SOURCE DOCUMENT:

--

I’d love to be able to look at it as a similar symbolic representation of how busy and overwhelming life is, how the constant stream of information contained in this hour of experience reflects the constant struggles of work and school and society present in our own lives. However, the pacing really did just end up feeling like a poorly implemented aspect of the game to me, as at one point I found myself so overwhelmed by the text I was more glossing over what was being said than truly comprehending it.

What’s Good:

  • A fresh and uncompromising exploration of depression
  • Strong writing and visuals.
  • Immersive audio

What’s Bad:

  • Can feel rushed with many big ideas in a short experience
  • Pixel art sections are merely okay
  • Text audio is a distraction

Actual Sunlight is one of the strongest text-driven video games I’ve played. Where many games like this focus on hours of writing, slowly drowning you in a vast sea of dialogue and story routes, Actual Sunlight does not. Other narratives might try to show you the path away from depression and how you can recover, but Actual Sunlight does not. Instead it paint you a stark portrait of depression, and the dark path that it often leads you down when you’ve already lost so much of your life to it. Actual Sunlight drowns you in a cup of water, and if you are ready to experience that sad truth, you won’t regret it one bit.

--

DATA LISTING:
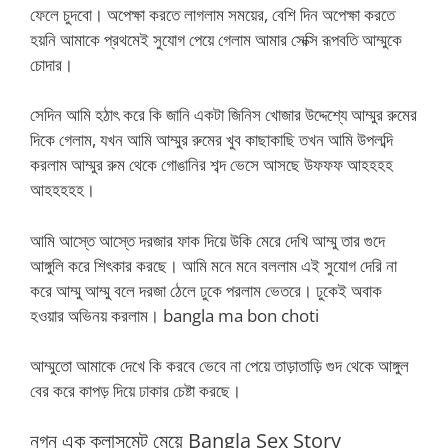
ফেলে চুদবো। অপেক্ষা করতে লাগলাম সময়ের, বেশি দিন অপেক্ষা করতে
হয়নি আমাকে প্রথমেই সুযোগ পেয়ে গেলাম আমার সেক্সি রূপবতি আম্মুকে
চোদার।
সেদিন আমি হঠাৎ করে কি জানি একটা জিনিস খোজার উদ্দেশ্যে আম্মুর রুমের
দিকে গেলাম, যখন আমি আম্মুর রুমের খুব কাছাকাছি তখন আমি উপলব্দি
করলাম আম্মুর রুম থেকে গোঙানির শব্দ ভেসে আসছে উফফফ আহহহহ
আহহহহহ।
আমি আস্তে আস্তে দরজার ফাক দিয়ে উকি মেরে দেখি আম্মু তার গুদে
আঙ্গুলি করে শিৎকার করছে। আমি মনে মনে বললাম এই সুযোগ দেরি না
করে আম্মু আম্মু বলে দরজা ঠেলে ঢুকে পরলাম ভেতরে। ঢুকেই অবাক
হওয়ার অভিনয় করলাম। bangla ma bon choti
আম্মুতো আমাকে দেখে কি করবে ভেবে না পেয়ে তাড়াতাড়ি গুদ থেকে আঙ্গুল
বের করে কাপড় দিয়ে ঢাকার চেষ্টা করছে।
নগ্ন এক ক্লাসমেট মেয়ে Bangla Sex Story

--

EXERCISE SET:
a - Copy the passage of the Actual Sunlight review word for word, starting with "I’d love to" and going on through "writing and visuals.".
b - Pick up the Actual Sunlight review after its final sentence and carry it forward.

PER-TASK ANSWERS:
a -
I’d love to be able to look at it as a similar symbolic representation of how busy and overwhelming life is, how the constant stream of information contained in this hour of experience reflects the constant struggles of work and school and society present in our own lives. However, the pacing really did just end up feeling like a poorly implemented aspect of the game to me, as at one point I found myself so overwhelmed by the text I was more glossing over what was being said than truly comprehending it.

What’s Good:

  • A fresh and uncompromising exploration of depression
  • Strong writing and visuals.

b -
Score: 8/10

Version Tested: PS Vita

Actual Sunlight was originally released on PC in 2013 and is out today on PS Vita in North America. A European release is under consideration.

2 Comments

  1. Wow, sounds amazing! Will absolutely purchase this, just afraid that it’ll be one of those (many) games that I *really* want to play, but never actually take the initiative to boot up…

  2. I was really, really interested… until I saw that last screenshot.